**Work request**
Retype every line of the material below verbatim, leaving out the pictures.

**Data for analysis**
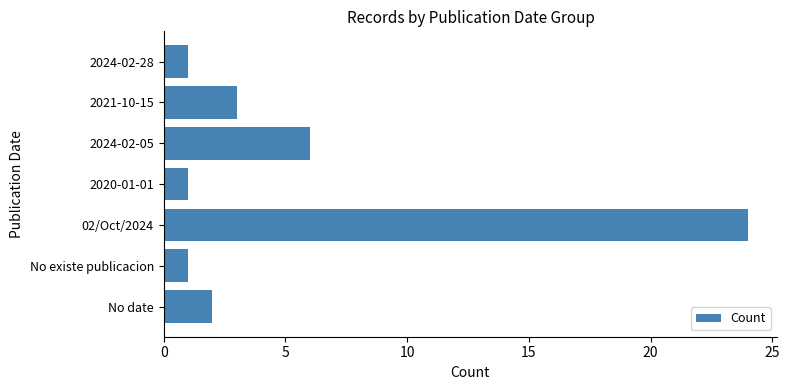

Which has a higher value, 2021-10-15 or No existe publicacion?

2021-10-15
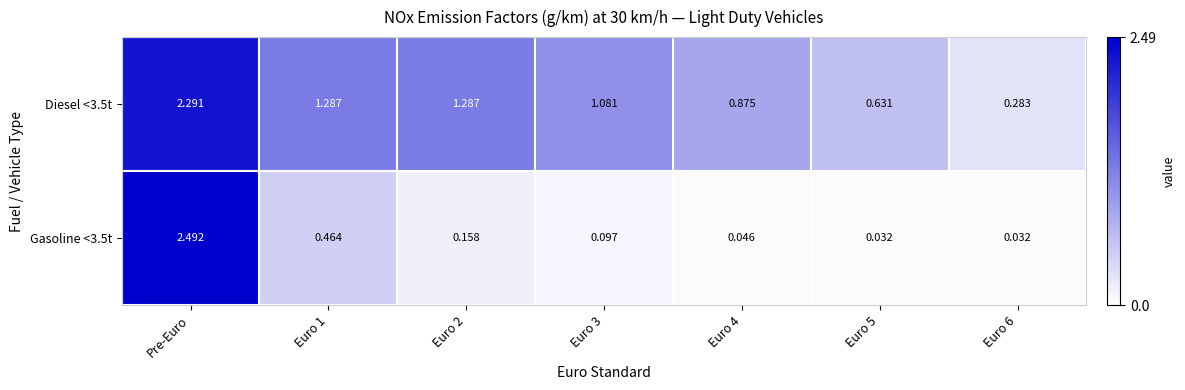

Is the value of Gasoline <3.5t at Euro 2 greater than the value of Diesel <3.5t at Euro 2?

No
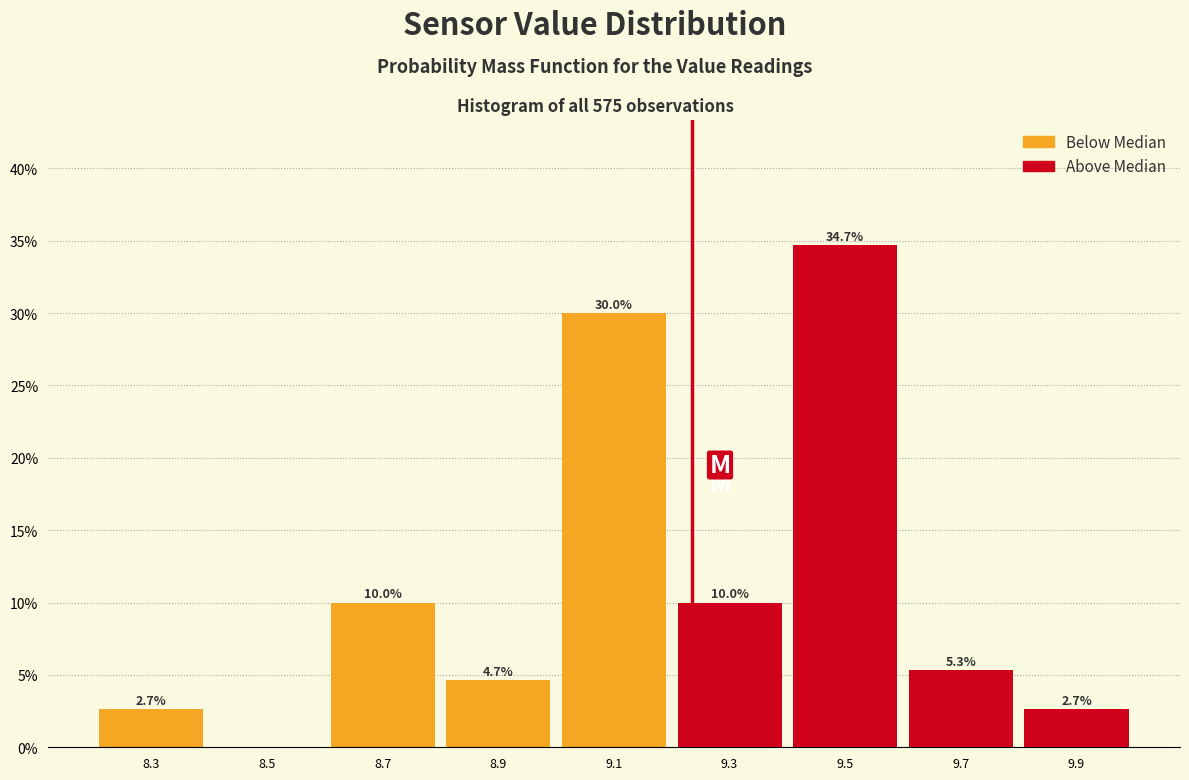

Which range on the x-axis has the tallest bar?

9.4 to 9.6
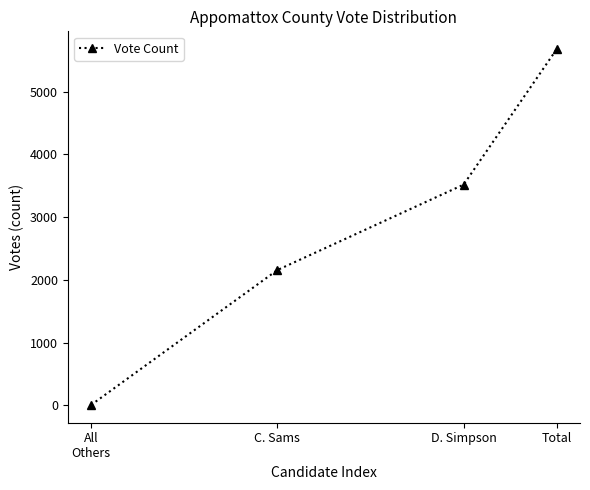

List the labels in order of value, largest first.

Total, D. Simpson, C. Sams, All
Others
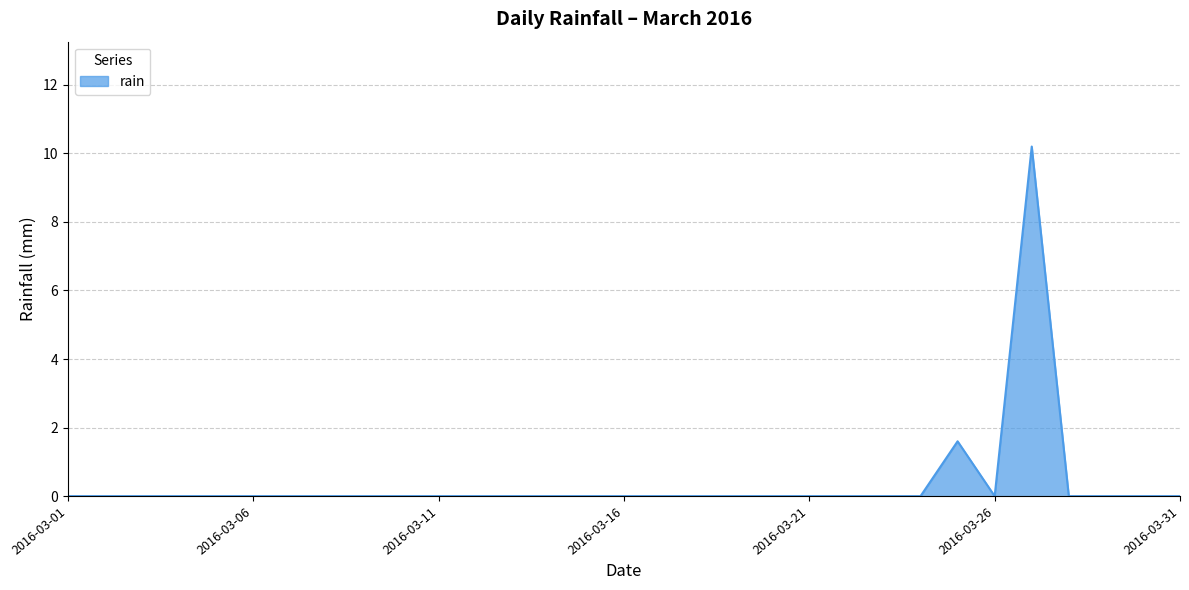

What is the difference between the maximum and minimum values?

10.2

**Result for this exercise**
Which has a higher value, 2021-10-15 or No existe publicacion?

2021-10-15

Is the value of Gasoline <3.5t at Euro 2 greater than the value of Diesel <3.5t at Euro 2?

No

Which range on the x-axis has the tallest bar?

9.4 to 9.6

List the labels in order of value, largest first.

Total, D. Simpson, C. Sams, All
Others

What is the difference between the maximum and minimum values?

10.2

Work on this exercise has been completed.